ИСХОДНЫЙ ТЕКСТ -
···
«У бенгальцев в истории есть только одно событие – раздел», – сказал отец. Он разглядывал нависавшие над нами балконы и пытался вспомнить фамилии своих бывших соседей: Гхош, Талукдар, Мукерджи, Чаттерджи, Сен. Заморосил дождик – а может, до нас просто долетели капельки с белья, плотными гирляндами висевшего между домами. «Раздел был определяющим событием для каждого в этом городе, – продолжил отец. – Либо ты терял свой дом, либо твой дом становился прибежищем для кого-то другого». Он указал на тесно прижатые друг к другу окошки над нашими головами: «В каждой семье здесь жила другая семья». Здесь были домохозяйства внутри домохозяйств, комнаты внутри комнат, микрокосмы внутри микрокосмов.
«Когда мы прибыли сюда из Барисала со скудными спасенными пожитками в четырех стальных сундуках, мы думали, что начинаем новую жизнь. Да, мы пережили катастрофу, но это было и новым началом». Я знал: у каждого дома на этой улице была своя история стальных сундуков и спасенных пожитков. Будто бы все жители внезапно уравнялись – как сад, под корень срезанный к зиме.
Те люди, в числе которых был отец, по пути из Восточной Бенгалии в Западную заводили часы заново. Так наступил Год Ноль, и время раскололось пополам: на эпоху до катаклизма и эпоху после. До н. э. – н. э. Такая вивисекция истории – расчленение раздела – порождала удивительно диссонансное ощущение: мужчины и женщины поколения моего отца воспринимали себя невольными участниками естественного эксперимента. Когда часы перевели на ноль, вы будто бы могли наблюдать за человеческими жизнями, судьбами и решениями, которые разворачивались от какой-то стартовой черты – или с начала времен. Мой отец слишком остро пережил этот эксперимент. У одного его брата развилась мания и депрессия. У другого рассыпалось чувство реальности. Моя бабушка на всю жизнь приобрела подозрительность к любым формам изменений. Мой отец приобрел вкус к приключениям. Казалось, будто в каждом было свернуто его уникальное будущее – вроде гомункула – и оно просто ожидало, когда его развернут.
···
ИЗВЛЕЧЁННЫЕ ЗАПИСИ -
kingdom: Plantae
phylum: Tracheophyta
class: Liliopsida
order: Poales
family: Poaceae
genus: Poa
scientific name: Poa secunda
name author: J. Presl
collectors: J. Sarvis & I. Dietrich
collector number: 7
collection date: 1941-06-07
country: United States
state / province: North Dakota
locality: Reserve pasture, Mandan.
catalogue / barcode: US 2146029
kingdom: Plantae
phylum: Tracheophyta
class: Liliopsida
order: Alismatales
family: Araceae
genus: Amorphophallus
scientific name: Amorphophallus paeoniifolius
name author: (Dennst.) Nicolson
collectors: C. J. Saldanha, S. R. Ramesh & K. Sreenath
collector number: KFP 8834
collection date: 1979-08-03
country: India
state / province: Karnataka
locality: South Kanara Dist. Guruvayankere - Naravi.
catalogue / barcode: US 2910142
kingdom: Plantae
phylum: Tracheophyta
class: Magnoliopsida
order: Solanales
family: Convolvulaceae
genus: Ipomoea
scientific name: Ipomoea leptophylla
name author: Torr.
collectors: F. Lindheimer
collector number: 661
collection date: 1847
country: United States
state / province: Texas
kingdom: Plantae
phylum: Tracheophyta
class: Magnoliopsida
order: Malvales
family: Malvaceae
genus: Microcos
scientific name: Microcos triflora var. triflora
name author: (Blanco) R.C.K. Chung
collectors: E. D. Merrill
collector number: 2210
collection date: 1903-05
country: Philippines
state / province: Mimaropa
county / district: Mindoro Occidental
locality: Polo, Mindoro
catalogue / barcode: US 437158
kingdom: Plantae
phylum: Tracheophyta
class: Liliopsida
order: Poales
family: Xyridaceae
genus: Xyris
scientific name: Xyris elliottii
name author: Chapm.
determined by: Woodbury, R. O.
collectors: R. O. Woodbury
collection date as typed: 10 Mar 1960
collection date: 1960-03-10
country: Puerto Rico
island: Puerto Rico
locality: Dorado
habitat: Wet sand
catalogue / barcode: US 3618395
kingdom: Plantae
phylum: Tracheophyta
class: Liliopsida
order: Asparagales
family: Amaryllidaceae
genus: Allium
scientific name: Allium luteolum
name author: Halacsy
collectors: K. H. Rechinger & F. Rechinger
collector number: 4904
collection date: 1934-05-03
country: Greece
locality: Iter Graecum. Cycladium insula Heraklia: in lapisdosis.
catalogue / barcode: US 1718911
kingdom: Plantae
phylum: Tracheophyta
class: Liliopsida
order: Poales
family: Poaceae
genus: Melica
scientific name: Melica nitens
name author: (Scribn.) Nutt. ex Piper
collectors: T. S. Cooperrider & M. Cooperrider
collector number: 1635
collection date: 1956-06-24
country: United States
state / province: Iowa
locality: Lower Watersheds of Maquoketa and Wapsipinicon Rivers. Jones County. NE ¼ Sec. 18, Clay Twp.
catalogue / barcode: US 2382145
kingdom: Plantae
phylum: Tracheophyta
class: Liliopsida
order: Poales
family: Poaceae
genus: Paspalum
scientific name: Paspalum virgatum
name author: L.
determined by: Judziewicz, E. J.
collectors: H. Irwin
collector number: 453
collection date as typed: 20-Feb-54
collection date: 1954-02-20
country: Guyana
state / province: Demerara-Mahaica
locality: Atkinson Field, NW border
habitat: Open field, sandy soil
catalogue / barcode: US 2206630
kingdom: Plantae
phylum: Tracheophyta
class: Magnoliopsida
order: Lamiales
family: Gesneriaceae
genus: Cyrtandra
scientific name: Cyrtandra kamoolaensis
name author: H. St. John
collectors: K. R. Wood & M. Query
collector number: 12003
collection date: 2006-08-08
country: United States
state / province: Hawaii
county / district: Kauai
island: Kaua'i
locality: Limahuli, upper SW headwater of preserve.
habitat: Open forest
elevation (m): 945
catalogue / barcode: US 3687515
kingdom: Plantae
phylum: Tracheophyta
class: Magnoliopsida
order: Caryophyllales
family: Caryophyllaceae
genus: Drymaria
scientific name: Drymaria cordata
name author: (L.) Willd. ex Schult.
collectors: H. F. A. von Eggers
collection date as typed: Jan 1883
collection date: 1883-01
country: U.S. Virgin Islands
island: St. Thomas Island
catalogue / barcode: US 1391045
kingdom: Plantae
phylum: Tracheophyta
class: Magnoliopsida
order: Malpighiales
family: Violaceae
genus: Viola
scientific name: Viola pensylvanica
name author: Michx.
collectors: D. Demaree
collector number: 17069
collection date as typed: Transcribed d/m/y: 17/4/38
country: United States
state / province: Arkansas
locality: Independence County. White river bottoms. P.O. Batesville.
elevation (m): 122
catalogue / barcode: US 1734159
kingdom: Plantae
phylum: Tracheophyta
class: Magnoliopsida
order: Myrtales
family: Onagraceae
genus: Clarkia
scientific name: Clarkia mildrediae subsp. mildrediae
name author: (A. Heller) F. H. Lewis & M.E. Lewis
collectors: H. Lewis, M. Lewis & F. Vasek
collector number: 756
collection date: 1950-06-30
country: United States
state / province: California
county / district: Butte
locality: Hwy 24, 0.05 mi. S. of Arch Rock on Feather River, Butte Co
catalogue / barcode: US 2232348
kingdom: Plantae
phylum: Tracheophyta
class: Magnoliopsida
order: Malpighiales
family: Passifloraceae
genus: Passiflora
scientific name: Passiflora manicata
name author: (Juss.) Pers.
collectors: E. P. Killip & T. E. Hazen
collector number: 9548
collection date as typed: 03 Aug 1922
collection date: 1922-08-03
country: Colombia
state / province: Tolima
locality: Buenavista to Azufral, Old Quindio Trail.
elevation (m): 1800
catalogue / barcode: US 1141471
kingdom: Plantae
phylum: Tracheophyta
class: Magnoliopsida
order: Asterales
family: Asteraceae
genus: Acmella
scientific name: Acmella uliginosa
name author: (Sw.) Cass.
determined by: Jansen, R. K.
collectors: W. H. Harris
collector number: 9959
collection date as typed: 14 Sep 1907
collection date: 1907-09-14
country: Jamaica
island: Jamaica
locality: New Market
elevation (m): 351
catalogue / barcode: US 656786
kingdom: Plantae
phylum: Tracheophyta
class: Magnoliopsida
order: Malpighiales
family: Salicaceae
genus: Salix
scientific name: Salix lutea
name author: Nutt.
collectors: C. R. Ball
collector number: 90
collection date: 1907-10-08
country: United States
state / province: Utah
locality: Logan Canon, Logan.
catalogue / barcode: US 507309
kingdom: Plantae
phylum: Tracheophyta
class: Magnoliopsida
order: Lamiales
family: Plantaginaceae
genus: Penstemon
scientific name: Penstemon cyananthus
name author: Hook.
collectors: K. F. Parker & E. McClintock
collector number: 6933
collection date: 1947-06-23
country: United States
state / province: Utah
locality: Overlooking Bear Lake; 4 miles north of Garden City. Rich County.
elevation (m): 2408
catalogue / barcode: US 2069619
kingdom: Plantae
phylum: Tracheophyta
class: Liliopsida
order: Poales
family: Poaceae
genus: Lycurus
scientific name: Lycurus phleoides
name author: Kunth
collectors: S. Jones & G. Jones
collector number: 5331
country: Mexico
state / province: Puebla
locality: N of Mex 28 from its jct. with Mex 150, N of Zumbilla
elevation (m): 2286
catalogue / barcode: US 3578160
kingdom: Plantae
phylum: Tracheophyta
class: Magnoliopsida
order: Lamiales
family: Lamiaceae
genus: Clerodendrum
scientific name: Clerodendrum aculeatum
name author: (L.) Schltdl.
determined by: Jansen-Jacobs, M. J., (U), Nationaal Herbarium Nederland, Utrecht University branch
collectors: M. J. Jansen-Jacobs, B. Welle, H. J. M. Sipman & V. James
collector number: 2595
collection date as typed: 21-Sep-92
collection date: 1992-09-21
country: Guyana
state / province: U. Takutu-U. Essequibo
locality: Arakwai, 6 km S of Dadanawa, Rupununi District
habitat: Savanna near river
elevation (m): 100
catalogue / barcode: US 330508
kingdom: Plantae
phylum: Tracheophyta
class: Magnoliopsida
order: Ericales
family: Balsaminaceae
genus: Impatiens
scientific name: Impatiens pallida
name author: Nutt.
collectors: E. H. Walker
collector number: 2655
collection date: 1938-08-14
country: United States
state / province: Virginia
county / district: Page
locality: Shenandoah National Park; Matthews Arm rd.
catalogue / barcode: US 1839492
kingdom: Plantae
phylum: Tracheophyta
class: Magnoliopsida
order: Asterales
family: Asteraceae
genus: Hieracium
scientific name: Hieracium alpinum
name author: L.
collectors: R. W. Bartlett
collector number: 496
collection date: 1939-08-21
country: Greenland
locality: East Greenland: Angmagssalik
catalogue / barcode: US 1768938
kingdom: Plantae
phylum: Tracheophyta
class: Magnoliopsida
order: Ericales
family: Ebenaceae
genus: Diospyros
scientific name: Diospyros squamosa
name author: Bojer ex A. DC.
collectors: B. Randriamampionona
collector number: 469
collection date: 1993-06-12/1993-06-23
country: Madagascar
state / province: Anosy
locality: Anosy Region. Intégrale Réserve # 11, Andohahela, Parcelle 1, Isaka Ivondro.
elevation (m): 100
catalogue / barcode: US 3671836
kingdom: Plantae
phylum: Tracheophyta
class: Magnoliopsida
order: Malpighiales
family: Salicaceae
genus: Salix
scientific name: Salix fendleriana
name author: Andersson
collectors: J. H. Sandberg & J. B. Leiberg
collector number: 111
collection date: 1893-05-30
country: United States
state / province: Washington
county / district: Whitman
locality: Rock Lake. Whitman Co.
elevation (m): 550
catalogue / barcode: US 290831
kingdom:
···
ЧТО ТРЕБУЕТСЯ - Переведите на английский язык предложение из текста о разделе Бенгалии: «Моя бабушка на всю жизнь приобрела подозрительность к любым формам изменений».

ПОЛЕ ОТВЕТА - My grandmother acquired a lifelong suspicion of any form of change.